Firstly, thank you. To the thousands, indeed tens of thousands, of people who voted for me; to the thousands that wished me luck; the hundreds that helped on the campaign and to the brilliant team that I had around me both in the office and out on the streets.
It has been an amazing five years with so many highlights. The visit of the Olympic torch stands out as an event but amongst so many others.
Every Saturday street stall brought new people and interesting conversation. All of the visitors to Parliament – from schoolchildren to those who left school a while ago – took away a feeling of how special Westminster can be. The arrival of a direct train to London from Mirfield helped those visitors to travel.
I hope that the Emley Awards will continue. They discovered some really special people. But most special of all is the feeling that we can now discuss things openly and that issues such as immigration and race no longer have to be raised in hushed voices.
Discussing race doesn’t make someone a racist any more than discussing alcohol makes someone an alcoholic, but not that long ago political correctness had too strong a grip.
Politics in this area had an unpleasant feel in 2010 and that had almost completely disappeared by 2015. This time around the first area to host hustings was Savile Town. The evening saw frank exchanges about terrorism and foreign policy. Discussion that just didn’t happen in 2010.
From the start I condemned extremism in any form. The ‘visit’ of the EDL to Dewsbury demonstrated that white men in jeans and t-shirts are just as capable of mindless violence as anybody else. I condemned them because they were wrong. Later I condemned a group of Islamic scholars over their then attitude to counter-terrorism legislation. I am glad that they listened. The EDL did not but are now a spent force, not least because of the greater openness that exists in places like Dewsbury.

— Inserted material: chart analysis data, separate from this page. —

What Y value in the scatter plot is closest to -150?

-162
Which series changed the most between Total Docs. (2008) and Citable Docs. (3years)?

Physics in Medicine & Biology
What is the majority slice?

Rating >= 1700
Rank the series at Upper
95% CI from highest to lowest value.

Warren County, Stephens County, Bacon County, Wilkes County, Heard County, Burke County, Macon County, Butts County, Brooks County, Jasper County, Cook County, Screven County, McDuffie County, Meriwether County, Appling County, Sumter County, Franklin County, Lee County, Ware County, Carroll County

I enjoyed the General Election campaign. I was sorry that people who had plenty to say on leaflets wouldn’t discuss their claims with me in public. I have always believed that if you have something to say about someone you should be prepared to say it to his or her face but I suppose different people have different standards.
Time will, of course tell as far as Dewsbury and District Hospital is concerned. All of the plans are in the process of being implemented, as all the candidates knew, and in some cases had previously supported. When this concludes successfully and results in better outcomes might people then stop playing the politics of fear with the issue – or is that to much to hope for?

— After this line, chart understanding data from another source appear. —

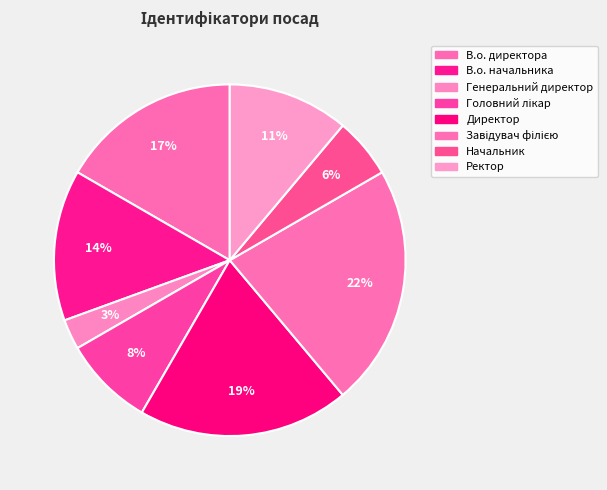

How many segments does this pie chart have?

8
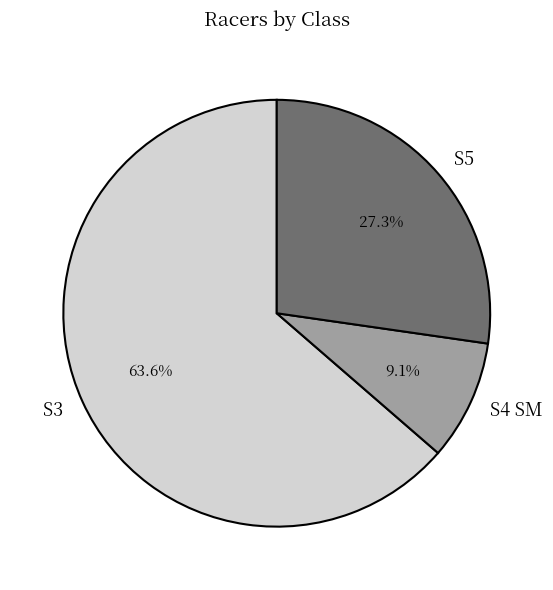

To the nearest percent, what portion does S5 represent?

27%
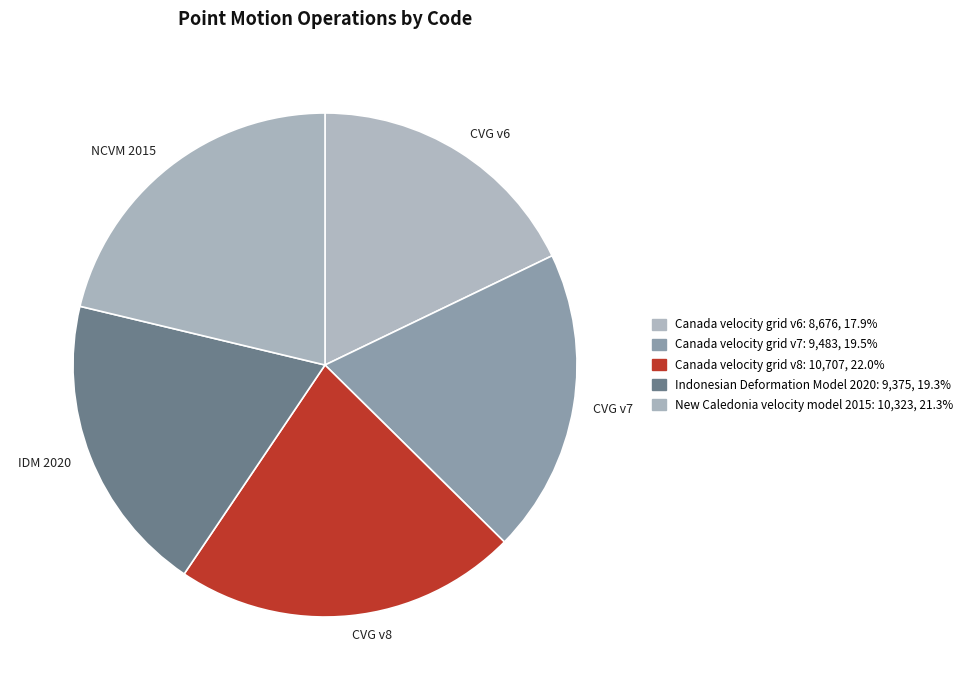

Do CVG v6 and CVG v7 together represent more than half of the pie?

No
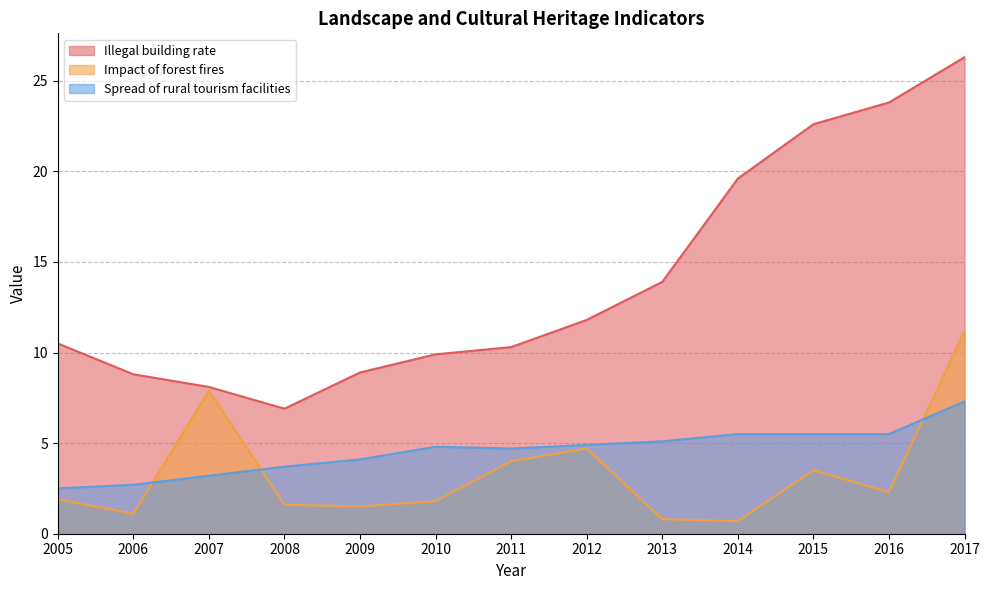

At which category does Spread of rural tourism facilities reach its first local valley?

2011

The saddest part of the campaign was a letter from a lady who had dislocated her shoulder and been made to worry if she did it again the hospital might not be there for her. No one has the right to cause that sort of worry no matter what they are trying to win.
The constituency of Dewsbury is now a marginal seat. Who knows what will happen in 2020. By then the fight to stop Kirklees building on greenbelt will have been won or lost. Scotland may be effectively independent. We may have left the EU.
Whatever the future holds, and however you voted last week, Louise and I wish you all the very best for the future and thank you for the last five years.